OBJECTIVE:
Reproduce the lines below word for word, omitting the pictures.

DATA SUPPLIED:
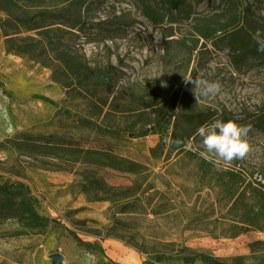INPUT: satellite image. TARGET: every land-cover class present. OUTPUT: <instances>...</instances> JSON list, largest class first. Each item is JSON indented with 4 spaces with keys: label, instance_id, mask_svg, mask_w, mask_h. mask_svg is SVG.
Instances as JSON below:
<instances>
[{
    "label": "rangeland",
    "instance_id": "obj_1",
    "mask_svg": "<svg viewBox=\"0 0 264 264\" xmlns=\"http://www.w3.org/2000/svg\"><path fill=\"white\" fill-rule=\"evenodd\" d=\"M248 2L247 15V0L238 10L188 0L155 22L141 0H0V186L25 184L46 221L0 218V264H59L53 253L61 264H264V64L231 44L247 21L264 43V0ZM86 63L104 77L87 99L68 96ZM184 76L222 88L196 105ZM214 119L249 128L245 158L216 166L199 155L195 133ZM20 133L69 143L6 142Z\"/></svg>",
    "mask_w": 264,
    "mask_h": 264
},
{
    "label": "trees",
    "instance_id": "obj_2",
    "mask_svg": "<svg viewBox=\"0 0 264 264\" xmlns=\"http://www.w3.org/2000/svg\"><path fill=\"white\" fill-rule=\"evenodd\" d=\"M205 0H196V2L201 3ZM227 8H233L234 10L239 9V4L241 0H220ZM143 7L145 9V14L153 21L158 22V14L159 10H164L167 14L173 15L174 11L180 13L182 10L189 5L188 0H141ZM252 7V4L248 2L247 5H244V10H248ZM244 11V12H245ZM37 15H33L30 18H23V17H13L6 19L5 22H10L11 19L14 21H35ZM235 24V22L233 23ZM232 24V25H233ZM205 29H201L203 36L209 38L213 36L215 33H210L208 31L209 24L204 25ZM226 31V28H219L215 29L214 32H221L223 33ZM232 34V46L236 53L247 55V58H256L260 59L259 62L264 64V51L259 50L264 43L252 32V29L247 21V26L242 25L240 27H236L233 29ZM27 46L34 47L36 44L35 42L26 43ZM10 50V49H9ZM41 50V49H39ZM11 51H16L18 53H26L28 54V50L24 49H11ZM31 54V53H29ZM44 54L42 51L37 53V55L32 54L31 56L35 59H39L40 55ZM55 67L54 72L55 76L58 73V69L63 65V60L57 58L55 60ZM85 67L88 69L89 74H82L81 71H78L76 74L75 81L72 80V83L66 84V87L69 88L68 96L70 97H78L81 96L84 99H87V95L84 93V88L94 82V80H99L100 78L104 77L97 73V69L91 67L88 63H86ZM105 77L107 80H110V72H105ZM104 74V75H105ZM80 123L82 126L93 129L95 132L99 134H110V135H117L118 132L112 131L103 127L102 125L98 124L91 118L87 117H80ZM6 142H13L16 143L18 146H24L27 149L34 148V147H43V146H52L55 147L57 145H61L64 143H69L68 140L64 139L63 137H59L57 135H33L28 133H20L16 137L8 138ZM3 143V142H2ZM80 150L87 153L84 147H80ZM89 151V149H87ZM105 152L104 149L99 150L97 149L96 153L102 155ZM107 157H111L113 160L112 166L120 168L118 165L117 159L115 156L108 155ZM0 218L9 219V218H16L19 221L26 222L28 225L32 226L33 228H43L46 226L45 219L41 218L33 206V198L27 186L23 183H18L15 185L11 184H4L0 186ZM209 264H226L215 257H209L207 259Z\"/></svg>",
    "mask_w": 264,
    "mask_h": 264
},
{
    "label": "clouds",
    "instance_id": "obj_3",
    "mask_svg": "<svg viewBox=\"0 0 264 264\" xmlns=\"http://www.w3.org/2000/svg\"><path fill=\"white\" fill-rule=\"evenodd\" d=\"M264 51V45L259 49ZM185 84L193 85V92L200 104L201 97H211L218 94L222 88L219 81H208L200 78L184 76ZM249 128L233 120L227 122L214 119L211 123L200 126L195 135L201 138L203 151L199 155L216 166L226 165L236 159H243L250 151L246 140Z\"/></svg>",
    "mask_w": 264,
    "mask_h": 264
},
{
    "label": "water",
    "instance_id": "obj_4",
    "mask_svg": "<svg viewBox=\"0 0 264 264\" xmlns=\"http://www.w3.org/2000/svg\"><path fill=\"white\" fill-rule=\"evenodd\" d=\"M51 258L53 259V262H54V263H59V264H61V263H63V261H64V256H63L61 253H53V254L51 255Z\"/></svg>",
    "mask_w": 264,
    "mask_h": 264
}]
</instances>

FINISHED TASK:
INPUT: satellite image. TARGET: every land-cover class present. OUTPUT: <instances>...</instances> JSON list, largest class first. Each item is JSON indented with 4 spaces with keys: label, instance_id, mask_svg, mask_w, mask_h. mask_svg is SVG.
Instances as JSON below:
<instances>
[{
    "label": "rangeland",
    "instance_id": "obj_1",
    "mask_svg": "<svg viewBox=\"0 0 264 264\" xmlns=\"http://www.w3.org/2000/svg\"><path fill=\"white\" fill-rule=\"evenodd\" d=\"M248 2L247 15V0L238 10L188 0L155 22L141 0H0V186L25 184L46 221L0 218V264H59L53 253L61 264H264V64L231 44L247 21L264 43V0ZM86 63L104 77L87 99L68 96ZM184 76L222 88L196 105ZM214 119L249 128L245 158L216 166L199 155L195 133ZM20 133L69 143L6 142Z\"/></svg>",
    "mask_w": 264,
    "mask_h": 264
},
{
    "label": "trees",
    "instance_id": "obj_2",
    "mask_svg": "<svg viewBox=\"0 0 264 264\" xmlns=\"http://www.w3.org/2000/svg\"><path fill=\"white\" fill-rule=\"evenodd\" d=\"M205 0H196V2L201 3ZM227 8H233L234 10L239 9V4L241 0H220ZM143 7L145 9V14L153 21L158 22V14L159 10H164L167 14L173 15L174 11L180 13L182 10L189 5L188 0H141ZM252 7V4L248 2L247 5H244V10H248ZM244 11V12H245ZM37 15H33L30 18H23V17H13L6 19L5 22H10L11 19L14 21H35ZM235 24V22L233 23ZM232 24V25H233ZM205 29H201L203 36L209 38L213 36L215 33H210L208 31L209 24L204 25ZM226 31V28H219L215 29L214 32H221L223 33ZM232 34V46L236 53L247 55V58H256L260 59L259 62L264 64V51L259 50L264 43L252 32V29L247 21V26L242 25L240 27H236L233 29ZM27 46L34 47L36 44L35 42L26 43ZM10 50V49H9ZM41 50V49H39ZM11 51H16L18 53H26L28 54V50L24 49H11ZM31 54V53H29ZM44 54L42 51L37 53V55L32 54L31 56L35 59H39L40 55ZM55 67L54 72L55 76L58 73V69L63 65V60L57 58L55 60ZM85 67L88 69L89 74H82L81 71H78L76 74L75 81L72 80V83L66 84V87L69 88L68 96L70 97H78L81 96L84 99H87V95L84 93V88L94 82V80H99L100 78L104 77L97 73V69L91 67L88 63H86ZM105 77L107 80H110V72H105ZM104 74V75H105ZM80 123L82 126L93 129L95 132L99 134H110V135H117L118 132L112 131L103 127L102 125L98 124L91 118L87 117H80ZM6 142H13L16 143L18 146H24L27 149L34 148V147H43V146H52L55 147L57 145H61L64 143H69L68 140L64 139L63 137H59L57 135H33L28 133H20L16 137L8 138ZM3 143V142H2ZM80 150L87 153L84 147H80ZM89 151V149H87ZM105 152L104 149L99 150L97 149L96 153L102 155ZM107 157H111L113 160L112 166L120 168L118 165L117 159L115 156L108 155ZM0 218L9 219V218H16L19 221L26 222L28 225L32 226L33 228H43L46 226L45 219L41 218L33 206V198L27 186L23 183H18L15 185L11 184H4L0 186ZM209 264H226L215 257H209L207 259Z\"/></svg>",
    "mask_w": 264,
    "mask_h": 264
},
{
    "label": "clouds",
    "instance_id": "obj_3",
    "mask_svg": "<svg viewBox=\"0 0 264 264\" xmlns=\"http://www.w3.org/2000/svg\"><path fill=\"white\" fill-rule=\"evenodd\" d=\"M264 51V45L259 49ZM185 84L193 85V92L200 104L201 97H211L218 94L222 88L219 81H208L200 78L184 76ZM249 128L233 120L227 122L214 119L211 123L200 126L195 135L201 138L203 151L199 155L216 166L226 165L236 159H243L250 151L246 140Z\"/></svg>",
    "mask_w": 264,
    "mask_h": 264
},
{
    "label": "water",
    "instance_id": "obj_4",
    "mask_svg": "<svg viewBox=\"0 0 264 264\" xmlns=\"http://www.w3.org/2000/svg\"><path fill=\"white\" fill-rule=\"evenodd\" d=\"M51 258L53 259V262H54V263H59V264H61V263H63V261H64V256H63L61 253H53V254L51 255Z\"/></svg>",
    "mask_w": 264,
    "mask_h": 264
}]
</instances>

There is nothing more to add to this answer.